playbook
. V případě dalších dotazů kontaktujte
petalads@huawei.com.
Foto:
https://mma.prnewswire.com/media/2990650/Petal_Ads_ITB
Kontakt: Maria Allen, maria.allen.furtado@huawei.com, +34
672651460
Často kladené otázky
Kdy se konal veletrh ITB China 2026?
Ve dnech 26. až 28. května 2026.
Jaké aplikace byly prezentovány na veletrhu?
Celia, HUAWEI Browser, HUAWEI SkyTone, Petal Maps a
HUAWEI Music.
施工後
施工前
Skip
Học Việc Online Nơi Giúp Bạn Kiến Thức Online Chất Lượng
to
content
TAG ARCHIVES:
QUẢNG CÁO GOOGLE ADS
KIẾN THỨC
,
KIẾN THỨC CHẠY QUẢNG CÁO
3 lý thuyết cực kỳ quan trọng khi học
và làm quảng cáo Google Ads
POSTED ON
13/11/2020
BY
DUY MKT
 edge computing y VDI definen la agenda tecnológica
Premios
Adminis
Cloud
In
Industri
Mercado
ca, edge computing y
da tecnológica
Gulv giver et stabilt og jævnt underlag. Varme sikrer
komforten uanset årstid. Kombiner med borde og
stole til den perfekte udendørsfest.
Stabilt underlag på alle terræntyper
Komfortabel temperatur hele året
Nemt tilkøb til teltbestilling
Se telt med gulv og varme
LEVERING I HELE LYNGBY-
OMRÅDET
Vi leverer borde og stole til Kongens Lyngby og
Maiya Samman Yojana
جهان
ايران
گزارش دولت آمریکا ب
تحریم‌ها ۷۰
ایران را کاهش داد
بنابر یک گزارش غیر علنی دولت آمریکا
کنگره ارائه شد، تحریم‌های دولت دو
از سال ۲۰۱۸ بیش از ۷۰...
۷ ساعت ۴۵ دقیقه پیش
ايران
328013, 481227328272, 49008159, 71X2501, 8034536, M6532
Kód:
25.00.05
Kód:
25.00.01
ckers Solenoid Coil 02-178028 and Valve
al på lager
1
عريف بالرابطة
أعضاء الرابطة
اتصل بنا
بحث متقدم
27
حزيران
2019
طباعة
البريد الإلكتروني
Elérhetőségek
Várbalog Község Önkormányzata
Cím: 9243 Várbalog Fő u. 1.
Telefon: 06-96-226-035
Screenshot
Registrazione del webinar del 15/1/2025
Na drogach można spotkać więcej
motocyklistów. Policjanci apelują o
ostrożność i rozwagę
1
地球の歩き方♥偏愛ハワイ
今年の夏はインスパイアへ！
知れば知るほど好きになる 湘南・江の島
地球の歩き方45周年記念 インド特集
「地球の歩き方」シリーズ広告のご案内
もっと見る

━━━━━━

Task goal:
Update the rows above by replacing every "Kód" with "Code" and leaving everything else the same.

Task output:
playbook
. V případě dalších dotazů kontaktujte
petalads@huawei.com.
Foto:
https://mma.prnewswire.com/media/2990650/Petal_Ads_ITB
Kontakt: Maria Allen, maria.allen.furtado@huawei.com, +34
672651460
Často kladené otázky
Kdy se konal veletrh ITB China 2026?
Ve dnech 26. až 28. května 2026.
Jaké aplikace byly prezentovány na veletrhu?
Celia, HUAWEI Browser, HUAWEI SkyTone, Petal Maps a
HUAWEI Music.
施工後
施工前
Skip
Học Việc Online Nơi Giúp Bạn Kiến Thức Online Chất Lượng
to
content
TAG ARCHIVES:
QUẢNG CÁO GOOGLE ADS
KIẾN THỨC
,
KIẾN THỨC CHẠY QUẢNG CÁO
3 lý thuyết cực kỳ quan trọng khi học
và làm quảng cáo Google Ads
POSTED ON
13/11/2020
BY
DUY MKT
 edge computing y VDI definen la agenda tecnológica
Premios
Adminis
Cloud
In
Industri
Mercado
ca, edge computing y
da tecnológica
Gulv giver et stabilt og jævnt underlag. Varme sikrer
komforten uanset årstid. Kombiner med borde og
stole til den perfekte udendørsfest.
Stabilt underlag på alle terræntyper
Komfortabel temperatur hele året
Nemt tilkøb til teltbestilling
Se telt med gulv og varme
LEVERING I HELE LYNGBY-
OMRÅDET
Vi leverer borde og stole til Kongens Lyngby og
Maiya Samman Yojana
جهان
ايران
گزارش دولت آمریکا ب
تحریم‌ها ۷۰
ایران را کاهش داد
بنابر یک گزارش غیر علنی دولت آمریکا
کنگره ارائه شد، تحریم‌های دولت دو
از سال ۲۰۱۸ بیش از ۷۰...
۷ ساعت ۴۵ دقیقه پیش
ايران
328013, 481227328272, 49008159, 71X2501, 8034536, M6532
Code:
25.00.05
Code:
25.00.01
ckers Solenoid Coil 02-178028 and Valve
al på lager
1
عريف بالرابطة
أعضاء الرابطة
اتصل بنا
بحث متقدم
27
حزيران
2019
طباعة
البريد الإلكتروني
Elérhetőségek
Várbalog Község Önkormányzata
Cím: 9243 Várbalog Fő u. 1.
Telefon: 06-96-226-035
Screenshot
Registrazione del webinar del 15/1/2025
Na drogach można spotkać więcej
motocyklistów. Policjanci apelują o
ostrożność i rozwagę
1
地球の歩き方♥偏愛ハワイ
今年の夏はインスパイアへ！
知れば知るほど好きになる 湘南・江の島
地球の歩き方45周年記念 インド特集
「地球の歩き方」シリーズ広告のご案内
もっと見る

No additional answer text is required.